In the stock market, the morning star is a K-line combination form composed of three K-lines, which is a form in which the market bottoms out and turns. If this pattern appears in a downtrend, attention should be paid, because at this time the trend has issued a relatively clear reversal signal, which is a very good time to buy.
The K-line form of the morning star generally appears at the end of the downtrend, which is a strong trend reversal signal. Cautious investors can analyze the trading volume and other indicators to obtain the corresponding investment reference. In the stock market, the “morning star” on the K-line chart indicates that the downtrend will end, and the market is on the eve of rising.
The morning star is generally composed of 3 K lines for 3 trading days:
On the first day, the stock price continued to fall, and a huge negative line appeared due to panic selling, and the general trend was not good;
On the second day, the gap went down, but the decline was not large, and the real part was shorter, forming the main part of the star. The part that constitutes the star can be either a negative line or a positive line;
On the third day, a long Yang line rose from the ground, and the price recovered most of the losses of the first day, and the market sent a clear bullish signal.

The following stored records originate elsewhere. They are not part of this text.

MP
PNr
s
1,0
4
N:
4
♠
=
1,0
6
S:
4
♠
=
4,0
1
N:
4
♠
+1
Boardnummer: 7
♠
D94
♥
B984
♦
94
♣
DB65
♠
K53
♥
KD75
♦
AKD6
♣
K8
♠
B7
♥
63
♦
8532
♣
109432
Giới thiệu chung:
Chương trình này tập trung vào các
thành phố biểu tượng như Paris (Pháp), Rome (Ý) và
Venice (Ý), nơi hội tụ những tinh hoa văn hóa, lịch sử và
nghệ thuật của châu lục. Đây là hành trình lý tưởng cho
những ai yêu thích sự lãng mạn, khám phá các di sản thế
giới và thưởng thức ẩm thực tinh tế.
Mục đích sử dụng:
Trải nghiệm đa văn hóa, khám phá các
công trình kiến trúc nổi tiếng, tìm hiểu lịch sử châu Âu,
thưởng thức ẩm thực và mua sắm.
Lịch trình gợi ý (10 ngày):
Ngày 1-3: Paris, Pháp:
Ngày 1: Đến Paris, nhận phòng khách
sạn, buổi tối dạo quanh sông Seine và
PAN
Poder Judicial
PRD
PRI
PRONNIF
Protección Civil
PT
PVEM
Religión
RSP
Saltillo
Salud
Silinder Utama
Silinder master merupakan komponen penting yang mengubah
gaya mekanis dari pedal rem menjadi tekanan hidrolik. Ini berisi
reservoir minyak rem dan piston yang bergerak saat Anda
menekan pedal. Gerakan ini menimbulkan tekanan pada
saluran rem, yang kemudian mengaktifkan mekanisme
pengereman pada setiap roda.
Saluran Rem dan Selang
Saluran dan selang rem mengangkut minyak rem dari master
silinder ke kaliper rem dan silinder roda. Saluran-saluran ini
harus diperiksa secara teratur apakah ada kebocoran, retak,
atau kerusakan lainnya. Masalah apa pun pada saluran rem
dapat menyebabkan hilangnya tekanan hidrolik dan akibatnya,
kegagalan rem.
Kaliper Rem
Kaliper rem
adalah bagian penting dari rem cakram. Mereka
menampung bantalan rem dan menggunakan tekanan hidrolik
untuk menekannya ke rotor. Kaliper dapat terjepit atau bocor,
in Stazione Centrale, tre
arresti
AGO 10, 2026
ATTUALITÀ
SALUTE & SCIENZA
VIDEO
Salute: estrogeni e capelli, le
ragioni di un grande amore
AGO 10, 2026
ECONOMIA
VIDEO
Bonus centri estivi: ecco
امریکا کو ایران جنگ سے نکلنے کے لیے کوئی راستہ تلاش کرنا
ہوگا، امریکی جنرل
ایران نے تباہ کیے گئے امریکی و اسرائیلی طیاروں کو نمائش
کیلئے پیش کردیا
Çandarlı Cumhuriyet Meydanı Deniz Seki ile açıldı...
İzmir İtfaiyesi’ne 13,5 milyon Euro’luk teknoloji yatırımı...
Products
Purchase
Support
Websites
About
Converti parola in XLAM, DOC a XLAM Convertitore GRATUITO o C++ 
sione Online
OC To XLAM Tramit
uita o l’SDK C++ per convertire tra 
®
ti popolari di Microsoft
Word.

This is a candlestick combination pattern that shows the market bottoming out after revelation. It consists of 3 K-lines. First, a long black candlestick appears in a downtrend, and then the price continues to fall in the subsequent trading days, but the distance between the opening price and the closing price narrows (the price range narrows) to form a star, and the candle body itself can be a white candlestick or black candlesticks. A long white candlestick appeared on the third trading day and returned to the range of the first candlestick.
The morphological characteristics of the morning star: the first day is a big Yin Xian, the second day is a small Yin Xian with a downward gap, and the third day is a Yang Xian.